Creepshow (1982)


Directed by George A. Romero [Other horror films: Night of the Living Dead (1968), Hungry Wives (1972), The Crazies (1973), Martin (1977), Dawn of the Dead (1978), Day of the Dead (1985), Monkey Shines (1988), Due occhi diabolici (1990, segment ‘The Facts in the Case of Mr. Valdemar’), The Dark Half (1993), Bruiser (2000), Land of the Dead (2005), Diary of the Dead (2007), Survival of the Dead (2009)]

Creepshow’s an interesting movie to me, because while I actually only love two of the stories in this one (‘Something to Tide You Over’ and ‘The Crate’), I think overall the movie’s pretty excellent, and definitely excels in creating that comic book feeling, which so few movies can properly do.

‘Father’s Day’ and ‘The Lonesome Death of Jordy Verrill’ are both lacking in different ways.

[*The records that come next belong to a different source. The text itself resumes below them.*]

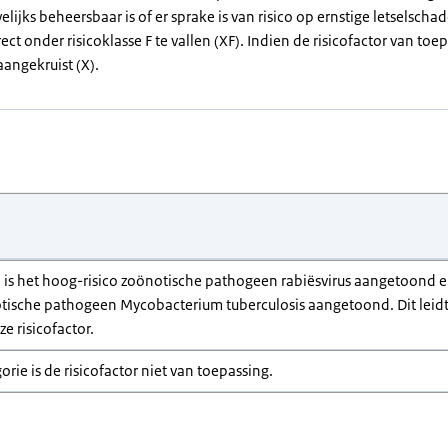
elijks beheersbaar is of er sprake is van risico op ernstige letselsch
rect onder risicoklasse F te vallen (XF). Indien de risicofactor van toep
aangekruist (X).
ti is het hoog-risico zoönotische pathogeen rabiësvirus aangetoond e
tische pathogeen Mycobacterium tuberculosis aangetoond. Dit leidt 
e risicofactor.
gorie is de risicofactor niet van toepassing.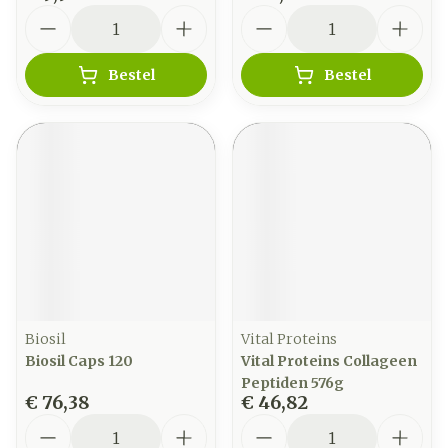
Aantal
Aantal
Bestel
Bestel
Biosil
Vital Proteins
Biosil Caps 120
Vital Proteins Collageen
Peptiden 576g
€ 76,38
€ 46,82
Aantal
Aantal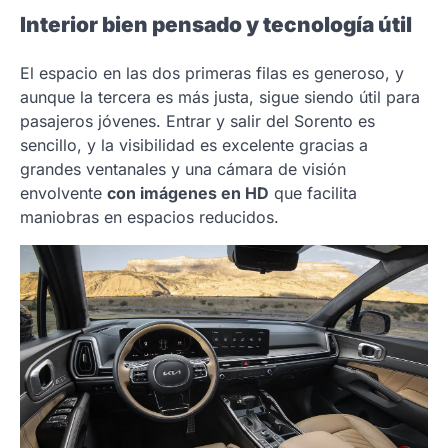
Interior bien pensado y tecnología útil
El espacio en las dos primeras filas es generoso, y
aunque la tercera es más justa, sigue siendo útil para
pasajeros jóvenes. Entrar y salir del Sorento es
sencillo, y la visibilidad es excelente gracias a
grandes ventanales y una cámara de visión
envolvente
con imágenes en HD
que facilita
maniobras en espacios reducidos.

I certainly like the revenge aspect of the former, and I do enjoy the final scene, but it just doesn’t do it for me. As for the latter, I love the concept, and think the plant life looks rather creepy (and the ending is pretty good on multiple counts), but the overly comedic style of the story wasn’t something I’m fond of.

The final story, ‘They Creep Up on You’, is my third favorite, my main issue being that I felt they could have added in something along the lines of either the recent widow or the ghost of her husband somehow being connected to the onslaught of roaches (which would have worked well, since three of the past four stories in this movie have been about revenge in some form or another). I think it’s a fine story with solid effects, but it could have been better.

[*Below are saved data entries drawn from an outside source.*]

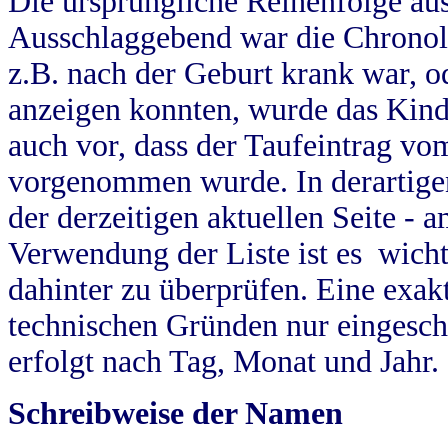
Die ursprüngliche Reihenfolge au
Ausschlaggebend war die Chronol
z.B. nach der Geburt krank war, od
anzeigen konnten, wurde das Kind
auch vor, dass der Taufeintrag vo
vorgenommen wurde. In derartigen
der derzeitigen aktuellen Seite -
Verwendung der Liste ist es wich
dahinter zu überprüfen. Eine exa
technischen Gründen nur eingesch
erfolgt nach Tag, Monat und Jahr.
Schreibweise der Namen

‘Something to Tide You Over’ isn’t a complex story, but I think it’s rather fun, mainly because of Leslie Nielsen’s great performance. His eccentric character is fun, and I love the final line (“I can hold my breath for a looooooonngg time”), and I reference it often. No one in ‘The Crate’ is as fun as Nielsen (though I do rather like Hal Holbrook), but it’s probably a better story overall.

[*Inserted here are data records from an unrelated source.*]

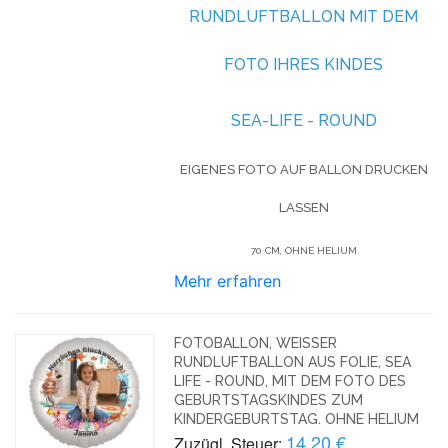
NDLUFTBALLON MIT DEM FO
TO IHRES KINDES
SEA-LIFE - ROUND
EIGENES FOTO AUF BALLON DRUCKEN
LASSEN
70 CM, OHNE HELIUM
Mehr erfahren
FOTOBALLON, WEISSER R
UNDLUFTBALLON AUS FOLIE, SEA L
IFE - ROUND, MIT DEM FOTO DES G
EBURTSTAGSKINDES ZUM K
INDERGEBURTSTAG. OHNE HELIUM
14,20 €
Zuzügl. Steuer: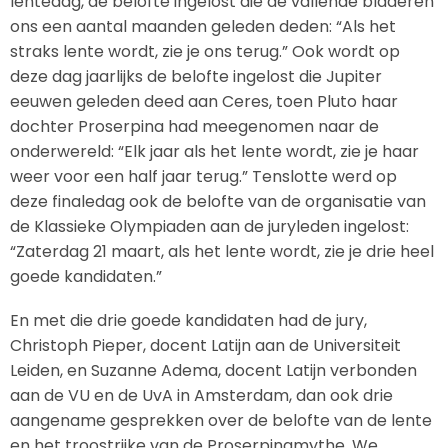
lentedag, de belofte ingelost die de vallende bladeren
ons een aantal maanden geleden deden: “Als het
straks lente wordt, zie je ons terug.” Ook wordt op
deze dag jaarlijks de belofte ingelost die Jupiter
eeuwen geleden deed aan Ceres, toen Pluto haar
dochter Proserpina had meegenomen naar de
onderwereld: “Elk jaar als het lente wordt, zie je haar
weer voor een half jaar terug.” Tenslotte werd op
deze finaledag ook de belofte van de organisatie van
de Klassieke Olympiaden aan de juryleden ingelost:
“Zaterdag 21 maart, als het lente wordt, zie je drie heel
goede kandidaten.”
En met die drie goede kandidaten had de jury,
Christoph Pieper, docent Latijn aan de Universiteit
Leiden, en Suzanne Adema, docent Latijn verbonden
aan de VU en de UvA in Amsterdam, dan ook drie
aangename gesprekken over de belofte van de lente
en het troostrijke van de Proserpinamythe. We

There are some solid performances throughout. Obviously, I love Nielsen’s role, and he stands out as perhaps my favorite character. Hal Holbrook (who appeared in other classics such as Rituals from 1977 and The Fog from 1980) did great in his role also. E.G. Marshall, while his character is despicable, does great, as expected. Others who stood out positively include Tom Atkins, Ted Danson, and Viveca Lindfors. I love Stephen King’s writing, but his acting here, while intentional in it’s campiness, didn’t really work for me.

As far as anthology horror films go, there are better examples than Creepshow, such Tales from the Crypt (1972). Still, Creepshow is arguably much funner, and is a damn good example of a campy anthology done right. It’s not perfect, but there’s a lot to like about it, from the performances, to the animation, from the framing story (with a rather satisfactory ending), to the soundtrack. Not every story hits the mark, but it’s still a movie well-worth watching.


Silver Bullet (1985)

Silver Bullet

Directed by Daniel Attias [Other horror films: N/A]

Having seen this one a couple of times, now, I think that Silver Bullet is a decent werewolf flick with a somewhat nostalgic feel, but I don’t think it’s quite as good as many others seem to feel it is.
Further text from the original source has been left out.